Dopo averne accennato non posso esimermi dal parlare di quello che credo sia il libro più bello e impressionante che ho letto negli ultimi anni.
Un uomo e il suo bambino, stanchi e senza neanche più la forza per essere disperati, trascinano le loro poche e misere cose su un carrello del supermercato e cercano di andare al sud, perché fa freddo e morirebbero.
Non si sa cosa è successo: è tutto bruciato -cenere ovunque- , non ci sono più animali, neppure un filo d’erba è sopravvissuto; morti incartapecoriti ovunque, desolazione e disfacimento, non si sa perché, non si sa come, non si sa quando.
Le strade liquefatte e poi risolidificatesi in modo informe sono battute da bande di uomini imbelviti.
I due vivono alla giornata, dormono dove possono, mangiano quel che trovano, hanno una pistola con solo due colpi, più per uccidersi alla bisogna che per difendersi.
Insomma, “Cecità” di Saramago, che questo libro ricorda e a cui questo libro secondo me è senz’altro superiore, a confronto è una passeggiata di salute.
Eppure in questo inimmaginabile, aspro e disperato inferno c’è ancora qualcosa di sublime: l’amore dell’uomo per il figlio e soprattutto la disarmante innocenza di questo bambino, che chiede al padre continua rassicurazione sul fatto che loro sono “i buoni”, che non ammazzeranno nessuno, che non fanno torto a nessuno.
Anche quando il padre, un vero leone di coraggio, forza morale e capacità, trova un bunker pieno di ogni bendidio il bambino vuole garanzie che non stanno facendo nulla di male, che quella è roba appartenuta a gente che non può più servirsene.
E poi ci sono i dialoghi fra i due: toccanti, più che essenziali, meravigliosi.
“Dobbiamo andare avanti, disse l’uomo.
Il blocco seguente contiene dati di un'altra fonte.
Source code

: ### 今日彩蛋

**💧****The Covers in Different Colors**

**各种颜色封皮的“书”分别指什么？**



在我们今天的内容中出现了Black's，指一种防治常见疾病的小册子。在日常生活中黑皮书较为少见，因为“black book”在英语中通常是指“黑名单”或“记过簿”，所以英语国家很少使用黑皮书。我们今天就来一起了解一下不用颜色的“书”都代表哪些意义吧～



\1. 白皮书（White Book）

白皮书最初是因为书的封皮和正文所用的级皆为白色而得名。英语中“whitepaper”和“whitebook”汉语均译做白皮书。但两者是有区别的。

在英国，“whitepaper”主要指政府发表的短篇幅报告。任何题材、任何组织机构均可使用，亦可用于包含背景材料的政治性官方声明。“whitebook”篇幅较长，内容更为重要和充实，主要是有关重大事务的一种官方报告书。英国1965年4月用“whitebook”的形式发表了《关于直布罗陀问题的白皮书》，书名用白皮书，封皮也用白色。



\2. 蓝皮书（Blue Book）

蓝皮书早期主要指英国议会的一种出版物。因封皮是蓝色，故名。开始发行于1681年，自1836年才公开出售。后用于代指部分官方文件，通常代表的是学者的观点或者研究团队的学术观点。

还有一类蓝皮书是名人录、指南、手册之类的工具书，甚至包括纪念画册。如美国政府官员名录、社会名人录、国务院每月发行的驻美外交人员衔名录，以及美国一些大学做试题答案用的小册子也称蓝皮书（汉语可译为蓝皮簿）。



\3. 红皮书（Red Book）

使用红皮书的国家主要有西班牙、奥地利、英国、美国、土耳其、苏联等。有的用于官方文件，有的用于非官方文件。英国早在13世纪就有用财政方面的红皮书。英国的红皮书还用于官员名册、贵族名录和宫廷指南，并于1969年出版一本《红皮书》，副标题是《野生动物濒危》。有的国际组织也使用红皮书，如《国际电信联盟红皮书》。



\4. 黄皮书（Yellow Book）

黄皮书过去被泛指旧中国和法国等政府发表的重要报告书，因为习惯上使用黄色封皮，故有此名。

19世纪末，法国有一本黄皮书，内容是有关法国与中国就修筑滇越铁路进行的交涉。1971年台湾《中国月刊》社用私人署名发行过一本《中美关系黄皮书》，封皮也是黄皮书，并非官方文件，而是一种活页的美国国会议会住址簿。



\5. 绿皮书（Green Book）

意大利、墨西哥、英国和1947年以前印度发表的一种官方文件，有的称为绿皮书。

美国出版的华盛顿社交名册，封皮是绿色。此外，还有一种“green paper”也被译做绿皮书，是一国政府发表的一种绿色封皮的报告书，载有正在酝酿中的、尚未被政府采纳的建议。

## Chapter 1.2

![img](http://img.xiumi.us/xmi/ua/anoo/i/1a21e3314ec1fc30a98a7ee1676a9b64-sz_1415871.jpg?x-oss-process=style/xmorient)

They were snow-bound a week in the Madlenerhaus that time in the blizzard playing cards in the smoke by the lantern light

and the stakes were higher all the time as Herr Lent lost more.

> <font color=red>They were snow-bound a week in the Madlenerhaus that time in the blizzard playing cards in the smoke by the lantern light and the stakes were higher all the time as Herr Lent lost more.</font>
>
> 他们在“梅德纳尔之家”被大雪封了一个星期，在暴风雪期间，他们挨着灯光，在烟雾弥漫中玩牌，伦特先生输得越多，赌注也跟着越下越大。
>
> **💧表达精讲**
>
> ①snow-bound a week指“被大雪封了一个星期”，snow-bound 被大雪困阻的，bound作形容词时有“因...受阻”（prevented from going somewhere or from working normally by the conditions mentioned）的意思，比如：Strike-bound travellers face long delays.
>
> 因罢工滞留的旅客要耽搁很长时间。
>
Forza.
Non ci vedo.
Lo so. Facciamo un passo per volta.
Ok.
Non mi lasciare la mano.
Ok.
Qualunque cosa succeda.
Qualunque cosa succeda.”.
E’ un libro scabro, essenziale, affilato.
E’ un libro che racconta quello che ci prega di non diventare, e che purtroppo gli uomini talvolta sono già stati.
Non commuoversi credo sia impossibile.
Il mondo che conosciamo e irrimediabilmente perduto. C’è un senso di irreparabilità totale.
Il finale è veramente lancinante, ma alla fine McCarthy lascia un piccolo barlume di speranza.
È una vera ingiustizia che uno scrittore così non riceva il Nobel; passi Modiano, meglio Aleksievic, ma McCarthy e tutta un’altra cosa.